BIRTHPLACE OF SUPERNOVAE
Massive stars live fast and die young, going supernova after just a few tens of millions of years at most. But they’re born with smaller siblings that live much longer. So whatever clusters bore those massive stars are still around.
By tracking the 3D motions of star clusters on the shell of the Local Bubble, Zucker and colleagues could trace their motions backward in time to determine the Local Bubble’s origin in time and space. They identify two clusters, Upper Centaurus Lupus and Lower Centaurus Crux, as the likely source of the initial supernovae, which occurred between 13.6 million and 15.1 million years ago, confirming previous findings.
The clusters themselves were born 15 to 16 million years ago about 50 light-years apart. Based on all the stars they have now, they could have had enough massive stars between the two of them to host between 14 and 20 supernovae. That’s roughly consistent with the number of stellar blasts needed to blow out the Local Bubble.
While the first supernovae began 14 million years ago, though, the explosions are ongoing, with some occurring as recently as a couple million years ago, Zucker explained.
The age is remarkably consistent with the abundance of an iron isotope found on ocean floors, says Breitschwerdt, who has studied this deep-sea record. The isotope, iron-60, decays with a half-life of 2.6 million years, and sediments in the oceanic crust record a history of iron-60’s fluctuations over millions of years. Breitschwerdt and colleagues pinned an iron-60 spike that occurred about 2 million years ago on two supernovae, both roughly 300 light-years away when they occurred.
But other bumps in the iron-60 record, including activity between 7 million and 9 million years ago, are harder to understand. “In particular if the solar system entered the Local Bubble only 5 million years ago, as it is argued in this paper, the earlier peak [7–9 million years ago] cannot be explained,” he notes.
Speaking at an American Astronomical Society press conference, Zucker agreed that the Local Bubble can’t explain the entire iron-60 record. But the fact that the Sun happens to sit near the center of a bubble probably means these structures are everywhere, with thousands of them littering the Milky Way.
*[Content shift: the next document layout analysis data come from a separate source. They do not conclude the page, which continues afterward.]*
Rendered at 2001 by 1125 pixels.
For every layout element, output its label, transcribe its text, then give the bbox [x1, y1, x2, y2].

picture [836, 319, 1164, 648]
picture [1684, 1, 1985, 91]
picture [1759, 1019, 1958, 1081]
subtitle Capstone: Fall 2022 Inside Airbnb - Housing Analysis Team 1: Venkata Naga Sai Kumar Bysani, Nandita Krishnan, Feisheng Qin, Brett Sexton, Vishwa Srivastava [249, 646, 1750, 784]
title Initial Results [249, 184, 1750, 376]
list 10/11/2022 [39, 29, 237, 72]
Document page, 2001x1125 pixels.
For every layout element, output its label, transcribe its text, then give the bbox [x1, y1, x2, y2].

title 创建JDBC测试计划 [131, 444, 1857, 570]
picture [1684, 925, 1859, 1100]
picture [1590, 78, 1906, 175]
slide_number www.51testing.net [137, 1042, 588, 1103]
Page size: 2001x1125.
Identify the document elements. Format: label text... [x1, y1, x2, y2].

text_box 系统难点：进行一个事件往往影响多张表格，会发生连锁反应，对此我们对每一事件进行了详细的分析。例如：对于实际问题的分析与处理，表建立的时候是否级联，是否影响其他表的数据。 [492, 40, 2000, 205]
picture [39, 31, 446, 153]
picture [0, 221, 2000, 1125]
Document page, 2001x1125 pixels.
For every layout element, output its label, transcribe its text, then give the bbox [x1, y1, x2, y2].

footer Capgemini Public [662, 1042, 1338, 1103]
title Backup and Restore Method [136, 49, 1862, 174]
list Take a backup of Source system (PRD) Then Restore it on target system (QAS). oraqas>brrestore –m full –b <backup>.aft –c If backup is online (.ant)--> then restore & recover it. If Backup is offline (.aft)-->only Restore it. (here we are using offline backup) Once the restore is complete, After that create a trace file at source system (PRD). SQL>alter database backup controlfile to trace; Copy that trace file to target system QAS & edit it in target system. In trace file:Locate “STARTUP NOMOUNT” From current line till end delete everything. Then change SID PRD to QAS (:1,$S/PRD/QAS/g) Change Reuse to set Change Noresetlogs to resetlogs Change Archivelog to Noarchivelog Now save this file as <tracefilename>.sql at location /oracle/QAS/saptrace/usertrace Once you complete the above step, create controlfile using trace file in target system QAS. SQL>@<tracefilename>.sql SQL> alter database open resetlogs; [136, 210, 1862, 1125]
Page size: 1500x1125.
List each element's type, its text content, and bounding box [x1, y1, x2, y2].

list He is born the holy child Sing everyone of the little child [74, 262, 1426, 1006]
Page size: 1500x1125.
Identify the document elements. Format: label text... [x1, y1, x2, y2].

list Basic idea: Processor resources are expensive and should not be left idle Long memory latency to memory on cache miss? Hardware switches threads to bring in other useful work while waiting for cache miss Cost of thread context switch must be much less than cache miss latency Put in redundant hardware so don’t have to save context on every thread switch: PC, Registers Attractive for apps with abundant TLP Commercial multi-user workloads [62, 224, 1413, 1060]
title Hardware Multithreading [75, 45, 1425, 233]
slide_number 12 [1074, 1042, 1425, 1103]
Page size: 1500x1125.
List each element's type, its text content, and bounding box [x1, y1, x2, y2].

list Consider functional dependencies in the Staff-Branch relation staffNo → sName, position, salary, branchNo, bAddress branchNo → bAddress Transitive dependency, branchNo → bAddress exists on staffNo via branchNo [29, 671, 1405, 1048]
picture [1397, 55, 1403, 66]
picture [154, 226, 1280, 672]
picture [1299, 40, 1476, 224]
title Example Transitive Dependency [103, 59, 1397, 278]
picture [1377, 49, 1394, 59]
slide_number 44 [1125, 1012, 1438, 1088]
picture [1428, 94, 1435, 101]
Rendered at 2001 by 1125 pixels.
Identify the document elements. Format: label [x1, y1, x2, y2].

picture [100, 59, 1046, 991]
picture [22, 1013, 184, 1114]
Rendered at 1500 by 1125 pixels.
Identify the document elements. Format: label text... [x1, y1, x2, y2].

The bubbles might even be bumping into each other. The only young-star grouping that the team found inside the Local Bubble — the Perseus molecular cloud — seems to sit on the edge of a different bubble, the Perseus-Taurus Shell recently discovered by the same team.
“It’s possible that the Sun and Earth were passing through multiple super-bubbles in the galaxy,” Zucker says. “We think there are probably other potential supernovae, or just super-bubbles that we’ve been passing through that are also in play.”
“Now the sun just sits by chance in the center of the bubble,” she adds, “and we get this front-row seat to star formation happening all around us.”